Liposuction is sometimes used for larger lipomas where a big incision would leave a significant scar. It breaks up and suctions out the fatty tissue through a small puncture. The tradeoff is that liposuction can’t remove the capsule as completely, which theoretically raises the chance of regrowth. In practice, long-term follow-up of patients treated with a combination of liposuction and excision showed no recurrences after a median of 6.5 years. Traditional excision alone carries a recurrence rate of about 1 to 2%.

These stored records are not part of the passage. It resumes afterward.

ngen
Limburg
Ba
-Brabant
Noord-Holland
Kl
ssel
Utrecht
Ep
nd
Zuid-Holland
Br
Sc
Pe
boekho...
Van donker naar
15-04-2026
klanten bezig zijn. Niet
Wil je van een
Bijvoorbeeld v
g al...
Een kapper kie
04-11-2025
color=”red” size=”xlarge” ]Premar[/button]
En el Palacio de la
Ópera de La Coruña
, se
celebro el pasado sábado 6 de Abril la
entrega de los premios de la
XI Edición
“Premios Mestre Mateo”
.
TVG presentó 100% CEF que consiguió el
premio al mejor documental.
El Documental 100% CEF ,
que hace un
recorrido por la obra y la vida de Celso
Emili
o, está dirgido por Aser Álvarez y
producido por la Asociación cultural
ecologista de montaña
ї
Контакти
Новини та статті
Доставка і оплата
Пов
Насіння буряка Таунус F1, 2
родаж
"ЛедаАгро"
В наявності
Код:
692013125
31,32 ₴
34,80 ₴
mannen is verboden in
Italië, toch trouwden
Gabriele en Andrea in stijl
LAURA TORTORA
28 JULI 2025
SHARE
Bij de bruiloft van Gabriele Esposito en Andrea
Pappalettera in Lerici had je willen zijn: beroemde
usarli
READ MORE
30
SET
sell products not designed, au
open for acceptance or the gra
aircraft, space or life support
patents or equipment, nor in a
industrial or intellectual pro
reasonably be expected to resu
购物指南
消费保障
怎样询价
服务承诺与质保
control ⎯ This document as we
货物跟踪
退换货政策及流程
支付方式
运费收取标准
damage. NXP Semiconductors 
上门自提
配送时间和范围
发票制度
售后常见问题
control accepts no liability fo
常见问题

For intramuscular lipomas that infiltrate surrounding muscle fibers, the surgery is more involved. Surgeons aim for wide margins around the infiltrative portions to reduce recurrence. When complete removal would damage important structures or leave significant functional impairment, debulking (removing most but not all of the lipoma) is an acceptable alternative.
Recovery After Removal
Most people return to normal activities within a few days to a week. The timeline depends on how large the lipoma was and where it was located. A small lipoma removed from the arm recovers faster than a deep intramuscular lipoma taken from the thigh. Non-absorbable sutures come out in 7 to 14 days. You’ll typically need to limit strenuous activity or heavy use of the affected area for 1 to 2 weeks.
Complications are uncommon. The main risks are the usual surgical ones: infection, bleeding, and scarring. Recurrence at the same site happens in only 1 to 2% of cases after complete excision, though intramuscular lipomas have a somewhat higher recurrence rate because their boundaries are harder to define during surgery.